Translocation assay.

Caco-2 cells were seeded at 2 × 10⁵ cells/well onto polycarbonate Millicell culture plate inserts (12-mm diameter, 3-μm pore size; Millipore) and cultured for 5 days. To determine the Caco-2-cell monolayer integrity, the TER of the monolayers on the filter was measured using a Millicell-ERS device (Millipore), and monolayers with measured TER values of 450 to 500 Ω/cm² were used in experiments. After the polarized monolayers were infected for 1 h with GAS (MOI = 100), the nonadherent bacteria were removed by washing the upper chamber with PBS, and the medium was switched to a medium containing 25 μg/ml trimethoprim to inhibit the additional growth of GAS. The ability of GAS to translocate across monolayers was assessed through quantitative culturing of the medium. Each medium sample obtained from the lower chamber at 6 h postinfection was serially diluted and plated on THY agar plates to determine CFU values.

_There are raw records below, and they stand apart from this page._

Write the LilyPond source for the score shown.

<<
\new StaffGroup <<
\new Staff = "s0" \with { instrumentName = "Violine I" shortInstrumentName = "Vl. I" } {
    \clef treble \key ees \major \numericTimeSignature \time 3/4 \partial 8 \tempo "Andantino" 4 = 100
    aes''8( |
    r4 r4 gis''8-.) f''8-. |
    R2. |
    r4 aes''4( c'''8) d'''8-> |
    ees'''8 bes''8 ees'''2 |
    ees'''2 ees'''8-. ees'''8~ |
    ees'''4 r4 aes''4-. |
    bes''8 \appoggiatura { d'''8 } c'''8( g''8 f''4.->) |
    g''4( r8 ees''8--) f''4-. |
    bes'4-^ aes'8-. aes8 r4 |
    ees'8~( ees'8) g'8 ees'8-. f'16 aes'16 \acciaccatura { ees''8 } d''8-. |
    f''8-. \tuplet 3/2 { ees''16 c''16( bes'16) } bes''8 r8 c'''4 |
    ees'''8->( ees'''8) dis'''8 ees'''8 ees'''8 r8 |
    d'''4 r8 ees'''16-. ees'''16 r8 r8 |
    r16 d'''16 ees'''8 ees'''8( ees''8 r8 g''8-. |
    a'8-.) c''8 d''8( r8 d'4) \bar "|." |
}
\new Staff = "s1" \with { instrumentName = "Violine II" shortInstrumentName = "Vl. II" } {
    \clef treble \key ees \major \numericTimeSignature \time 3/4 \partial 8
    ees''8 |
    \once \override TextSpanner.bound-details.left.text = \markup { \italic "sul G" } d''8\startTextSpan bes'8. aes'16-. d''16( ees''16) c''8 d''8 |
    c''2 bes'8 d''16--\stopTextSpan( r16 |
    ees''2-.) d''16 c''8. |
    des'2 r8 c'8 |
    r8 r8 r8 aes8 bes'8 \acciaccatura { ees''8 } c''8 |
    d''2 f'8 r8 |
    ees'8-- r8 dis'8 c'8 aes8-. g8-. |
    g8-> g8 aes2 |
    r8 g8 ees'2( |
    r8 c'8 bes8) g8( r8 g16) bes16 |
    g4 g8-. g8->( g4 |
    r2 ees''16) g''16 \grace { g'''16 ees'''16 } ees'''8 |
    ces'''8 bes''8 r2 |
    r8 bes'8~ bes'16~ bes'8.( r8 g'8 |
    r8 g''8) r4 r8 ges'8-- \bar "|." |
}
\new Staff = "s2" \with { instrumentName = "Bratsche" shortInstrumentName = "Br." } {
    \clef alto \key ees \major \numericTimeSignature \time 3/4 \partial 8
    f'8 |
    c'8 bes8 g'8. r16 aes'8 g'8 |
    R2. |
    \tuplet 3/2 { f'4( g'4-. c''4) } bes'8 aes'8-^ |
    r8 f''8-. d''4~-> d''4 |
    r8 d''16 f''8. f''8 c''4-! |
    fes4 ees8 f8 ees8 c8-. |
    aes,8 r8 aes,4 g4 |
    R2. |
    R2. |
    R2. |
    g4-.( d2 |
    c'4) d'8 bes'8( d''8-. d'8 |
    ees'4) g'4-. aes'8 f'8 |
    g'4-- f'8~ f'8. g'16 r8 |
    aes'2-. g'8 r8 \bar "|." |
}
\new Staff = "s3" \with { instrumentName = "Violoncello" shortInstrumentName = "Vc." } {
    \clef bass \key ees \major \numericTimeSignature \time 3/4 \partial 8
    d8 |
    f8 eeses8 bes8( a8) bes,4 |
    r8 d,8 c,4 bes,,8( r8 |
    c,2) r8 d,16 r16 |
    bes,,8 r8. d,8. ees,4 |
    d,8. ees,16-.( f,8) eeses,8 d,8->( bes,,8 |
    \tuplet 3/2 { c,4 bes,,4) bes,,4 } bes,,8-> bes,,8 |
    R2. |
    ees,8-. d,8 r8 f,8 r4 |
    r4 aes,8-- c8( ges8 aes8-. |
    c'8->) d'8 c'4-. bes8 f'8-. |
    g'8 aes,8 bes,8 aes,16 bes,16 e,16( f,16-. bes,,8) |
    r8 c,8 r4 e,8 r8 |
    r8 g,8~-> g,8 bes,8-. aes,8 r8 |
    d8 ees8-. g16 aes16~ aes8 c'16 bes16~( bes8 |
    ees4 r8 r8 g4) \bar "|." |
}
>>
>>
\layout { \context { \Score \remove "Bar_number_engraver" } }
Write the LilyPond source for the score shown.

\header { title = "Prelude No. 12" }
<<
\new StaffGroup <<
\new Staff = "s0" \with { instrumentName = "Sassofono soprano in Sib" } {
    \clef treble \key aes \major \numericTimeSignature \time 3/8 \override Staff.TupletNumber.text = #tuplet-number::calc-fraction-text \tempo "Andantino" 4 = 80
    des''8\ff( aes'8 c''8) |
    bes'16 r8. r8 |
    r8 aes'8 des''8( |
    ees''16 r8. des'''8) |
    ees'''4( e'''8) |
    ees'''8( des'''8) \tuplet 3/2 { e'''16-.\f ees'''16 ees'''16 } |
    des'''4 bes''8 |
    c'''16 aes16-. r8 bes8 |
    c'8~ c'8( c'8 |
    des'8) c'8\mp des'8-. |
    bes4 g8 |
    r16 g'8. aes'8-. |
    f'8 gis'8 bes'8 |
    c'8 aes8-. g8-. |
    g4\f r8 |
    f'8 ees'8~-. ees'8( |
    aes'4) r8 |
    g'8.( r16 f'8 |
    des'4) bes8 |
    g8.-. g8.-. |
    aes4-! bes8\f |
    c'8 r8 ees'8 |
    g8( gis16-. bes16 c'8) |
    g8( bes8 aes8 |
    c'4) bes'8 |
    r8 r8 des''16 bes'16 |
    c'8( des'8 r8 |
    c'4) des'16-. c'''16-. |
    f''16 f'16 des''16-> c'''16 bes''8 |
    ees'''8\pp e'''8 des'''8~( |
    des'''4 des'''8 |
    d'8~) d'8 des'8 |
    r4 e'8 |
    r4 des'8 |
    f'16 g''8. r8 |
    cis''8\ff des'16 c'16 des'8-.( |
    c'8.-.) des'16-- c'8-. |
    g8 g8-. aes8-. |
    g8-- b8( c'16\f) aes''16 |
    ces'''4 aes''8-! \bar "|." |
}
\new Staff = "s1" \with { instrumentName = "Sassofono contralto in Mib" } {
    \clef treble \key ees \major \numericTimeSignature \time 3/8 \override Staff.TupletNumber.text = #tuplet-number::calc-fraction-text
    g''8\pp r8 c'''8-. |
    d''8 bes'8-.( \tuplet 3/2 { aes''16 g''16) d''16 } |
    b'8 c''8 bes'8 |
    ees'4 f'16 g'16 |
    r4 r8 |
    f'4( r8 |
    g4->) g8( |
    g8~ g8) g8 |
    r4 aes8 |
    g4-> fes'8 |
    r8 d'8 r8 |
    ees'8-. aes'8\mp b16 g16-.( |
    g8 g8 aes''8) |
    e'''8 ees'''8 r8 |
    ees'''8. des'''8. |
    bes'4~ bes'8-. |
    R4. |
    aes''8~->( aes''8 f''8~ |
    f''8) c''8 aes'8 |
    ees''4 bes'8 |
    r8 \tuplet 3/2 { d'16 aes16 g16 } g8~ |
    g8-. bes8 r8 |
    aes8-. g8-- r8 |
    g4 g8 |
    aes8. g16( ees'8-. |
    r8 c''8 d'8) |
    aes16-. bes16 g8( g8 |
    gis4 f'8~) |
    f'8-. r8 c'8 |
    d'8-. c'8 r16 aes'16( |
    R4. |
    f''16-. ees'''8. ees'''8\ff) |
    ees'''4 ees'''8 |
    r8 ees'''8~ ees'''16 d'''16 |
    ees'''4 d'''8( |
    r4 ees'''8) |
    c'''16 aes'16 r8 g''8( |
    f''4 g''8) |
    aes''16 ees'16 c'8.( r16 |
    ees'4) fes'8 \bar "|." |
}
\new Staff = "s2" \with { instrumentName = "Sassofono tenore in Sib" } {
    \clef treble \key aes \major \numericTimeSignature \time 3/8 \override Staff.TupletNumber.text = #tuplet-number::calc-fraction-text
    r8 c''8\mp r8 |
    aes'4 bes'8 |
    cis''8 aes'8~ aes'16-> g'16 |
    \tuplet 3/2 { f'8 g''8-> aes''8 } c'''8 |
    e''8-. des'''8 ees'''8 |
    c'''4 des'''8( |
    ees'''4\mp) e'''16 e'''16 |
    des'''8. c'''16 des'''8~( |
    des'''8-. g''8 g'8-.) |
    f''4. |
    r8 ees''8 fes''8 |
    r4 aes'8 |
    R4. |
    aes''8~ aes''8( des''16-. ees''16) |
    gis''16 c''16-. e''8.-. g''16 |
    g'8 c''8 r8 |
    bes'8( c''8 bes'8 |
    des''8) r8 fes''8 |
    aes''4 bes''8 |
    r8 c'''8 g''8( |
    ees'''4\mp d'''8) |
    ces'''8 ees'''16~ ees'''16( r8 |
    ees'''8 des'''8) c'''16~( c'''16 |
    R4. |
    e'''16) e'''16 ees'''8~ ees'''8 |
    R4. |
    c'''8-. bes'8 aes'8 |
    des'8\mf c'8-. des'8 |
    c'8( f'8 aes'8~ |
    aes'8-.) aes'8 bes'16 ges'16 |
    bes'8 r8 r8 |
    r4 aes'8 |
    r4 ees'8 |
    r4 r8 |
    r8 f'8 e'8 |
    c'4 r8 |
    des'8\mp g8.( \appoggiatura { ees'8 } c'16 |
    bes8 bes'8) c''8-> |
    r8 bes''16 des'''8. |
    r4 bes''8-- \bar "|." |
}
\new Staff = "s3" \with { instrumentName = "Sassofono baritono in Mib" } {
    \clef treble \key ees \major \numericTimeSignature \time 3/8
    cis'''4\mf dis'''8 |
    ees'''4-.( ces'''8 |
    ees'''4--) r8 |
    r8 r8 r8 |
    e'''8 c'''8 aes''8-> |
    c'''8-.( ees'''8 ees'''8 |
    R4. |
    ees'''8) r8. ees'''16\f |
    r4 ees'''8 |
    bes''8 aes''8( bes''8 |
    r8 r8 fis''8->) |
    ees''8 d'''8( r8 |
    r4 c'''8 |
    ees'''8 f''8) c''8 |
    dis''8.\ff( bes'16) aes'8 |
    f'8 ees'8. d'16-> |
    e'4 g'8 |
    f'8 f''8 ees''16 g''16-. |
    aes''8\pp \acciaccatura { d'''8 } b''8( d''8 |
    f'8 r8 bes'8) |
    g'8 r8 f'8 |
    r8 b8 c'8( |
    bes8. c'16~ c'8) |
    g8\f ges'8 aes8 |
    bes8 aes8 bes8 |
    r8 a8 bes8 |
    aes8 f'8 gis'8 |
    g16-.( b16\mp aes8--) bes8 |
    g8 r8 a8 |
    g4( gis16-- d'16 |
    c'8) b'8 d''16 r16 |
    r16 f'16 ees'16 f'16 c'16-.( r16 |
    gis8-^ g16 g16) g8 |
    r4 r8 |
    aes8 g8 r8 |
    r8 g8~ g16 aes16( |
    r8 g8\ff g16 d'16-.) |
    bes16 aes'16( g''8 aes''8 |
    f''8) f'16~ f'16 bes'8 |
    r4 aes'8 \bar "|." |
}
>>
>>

Chemokine and cytokine secretion.

THP-1 cells were seeded at 2 × 10⁵ cells/well in 24-well plates and differentiated for 72 h. After infection with GAS for 4 h, the supernatant was collected and centrifuged, and the IL-8 released into the supernatant was quantified by using a human IL-8 enzyme-linked immunosorbent assay (ELISA) kit (Proteintech) according to the manufacturer’s instructions.

Statistical analysis.

Values, including plotted values, represent means ± standard errors of the means (SEMs). Data were tested using the two-tailed Student’s t test, and a P value of <0.05 was considered significant. GraphPad Prism 8 was used for statistical analyses.